If you are familiar with the multiple regression, the first idea that comes to mind is

(1) y_i=Index_i+u_i.

This turns out to be a bad idea because the range of the variable on the left is bounded and the range of the index is not. Whenever there is a discrepancy between the bounded decision variable and the unbounded index, it has to be made up for by the error term. Thus the error term will be certainly bad. (A detailed analysis shows that it will be heteroscedastic but this fact is less important than the problem with range boundedness.)

The next statement helps to understand the right approach. We need the unbiasedness condition from the first approach to stochastic regressors:

(2) E(u_i|x_i)=0.

Statement. A combination of equations (1)+(2) is equivalent to just one equation

(3) P(y_i=1|x_i)=Index_i.

Proof.
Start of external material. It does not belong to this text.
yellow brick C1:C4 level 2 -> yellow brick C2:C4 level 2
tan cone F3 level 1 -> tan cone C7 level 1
Step 1. Since y_i is a Bernoulli variable, by the definition of conditional expectation we have the identity

(4) E(y_i|x_i)=P(y_i=1|x_i)\times 1+P(y_i=0|x_i)\times 0=P(y_i=1|x_i).

Step 2. If (1)+(2) is true, then by (4)

P(y_i=1|x_i)=E(y_i|x_i)=E(Index_i+u_i|x_i)=Index_i,

so (3) holds (see Property 7). Conversely, suppose that (3) is true. Let us write

(5) y_i=P(y_i=1|x_i)+[y_i-P(y_i=1|x_i)]

and denote u_i=y_i-P(y_i=1|x_i). Then using (4) we see that (2) is satisfied:

E(u_i|x_i)=E(y_i|x_i)-E[P(y_i=1|x_i)|x_i]=E(y_i|x_i)-P(y_i=1|x_i)=0

(we use Property 7 again). (5) and (3) give (1). The proof is over.
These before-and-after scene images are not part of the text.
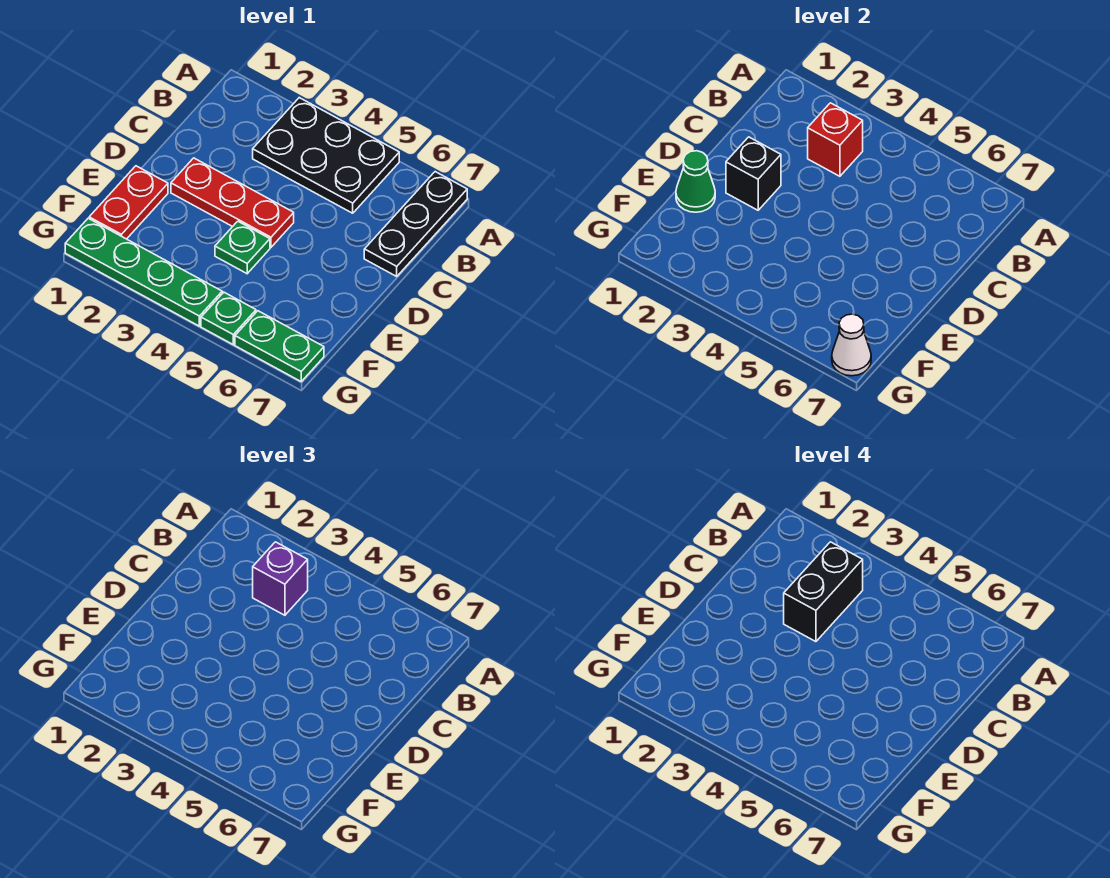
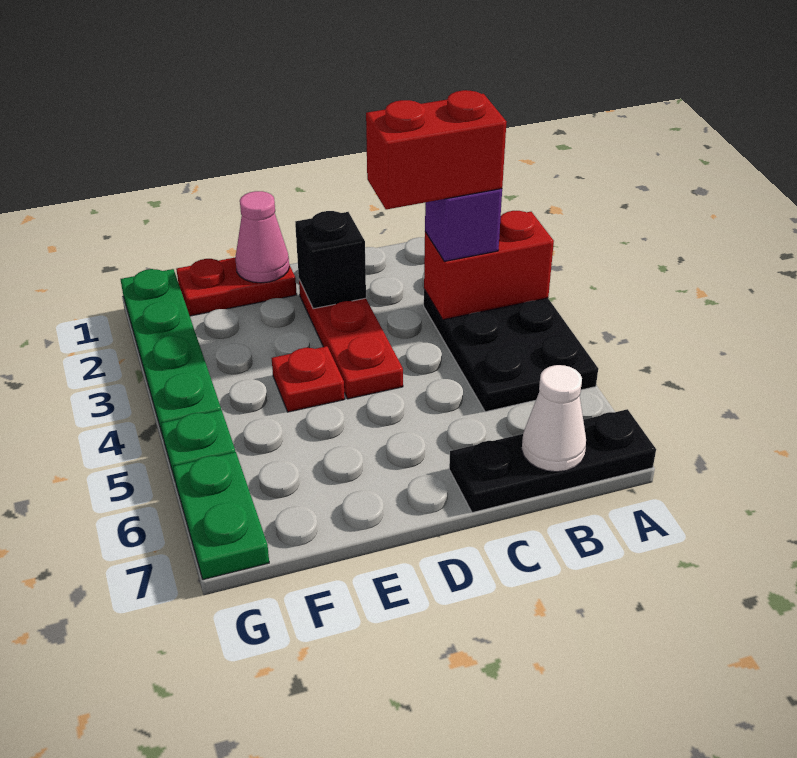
red brick B3 level 2 -> red brick A3:B3 level 2
black brick B3:C3 level 4 -> red brick B3:C3 level 4
green cone E1 level 2 -> pink cone E1 level 2
green plate E4 level 1 -> red plate E4 level 1
white cone G7 level 2 -> white cone B7 level 2

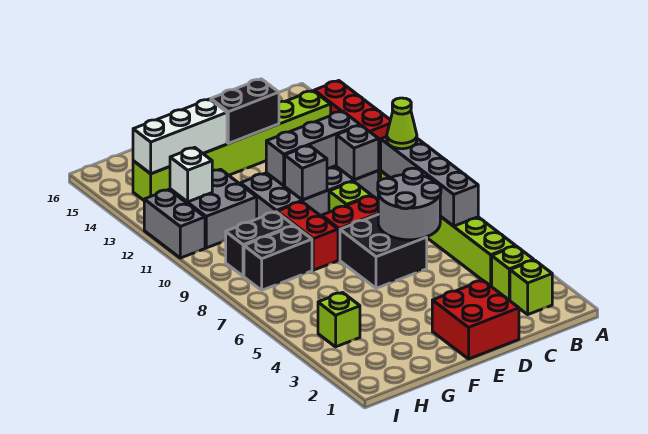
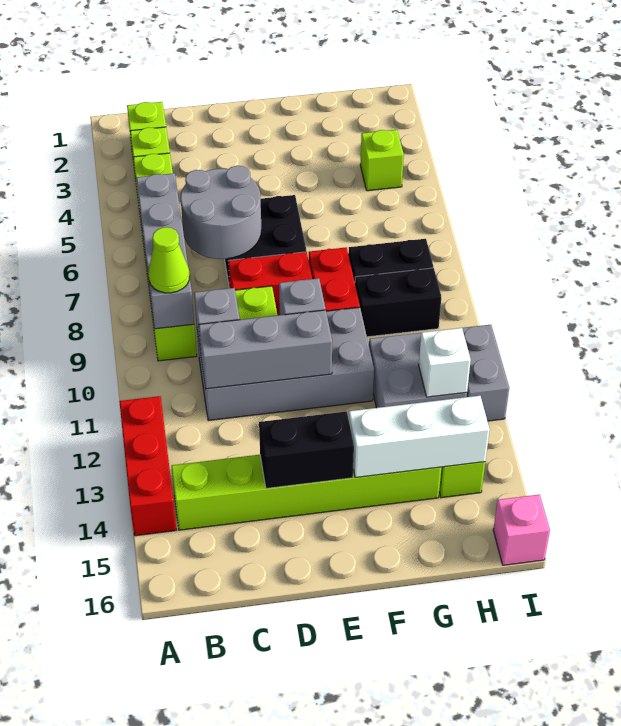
red brick D1:E2 level 1 -> none
none -> pink brick I16 level 1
This little exercise shows that the linear model (1) is the same as (3), which is called a linear probability model. (3) has the same problem as (1): the variable on the left is bounded and the index on the right is not. Note also a conceptual problem unseen before: while the decisions y_i are observed, the probabilities P(y_i=1|x_i) are not. This is why one has to use the maximum likelihood method.

Binary choice models

Since we know what is a distribution function, we can guess how to correct (3). A distribution function has the same range as the probability at the left of (3), so the right model should look like this:

(6) P(y_i=1|x_i)=F(Index_i)

where F is some distribution function. Two choices of F are common

(a) F is a distribution function of the standard normal; in this case (6) is called a probit model.

(b) F is a logistic function; then (6) is called a logit model.

Measuring marginal effects

For the linear model (1) the marginal effect of variable x_{ji} on y_i is measured by the derivative \partial y_i/\partial x_{ji}=\beta_j and is constant. If we apply the same idea to (6), we see that the marginal effect is not constant:

(7) \frac{\partial P(y_i=1|x_i)}{\partial x_{ji}}=\frac{\partial F(Index_i)}{\partial Index_i}\frac{\partial Index_i}{\partial x_{ji}}=f(Index_i)\beta_j

where f is the density of F (we use the distribution function differentiation equation and the chain rule). In statistical software, the value of f(Index_i) is usually reported at the mean value of the index.

For the probit model equation (7) gives

\frac{\partial P(y_i=1|x_i)}{\partial x_{ji}}=\frac{1}{\sqrt{2\pi}}\exp(-\frac{Index_i^2}{2})\beta_j

and for the logit

\frac{\partial P(y_i=1|x_i)}{\partial x_{ji}}=\frac{e^{-Index_i}}{(1+e^{-Index_i})^2}\beta_j.

There is no need to remember these equations if you know the algebra.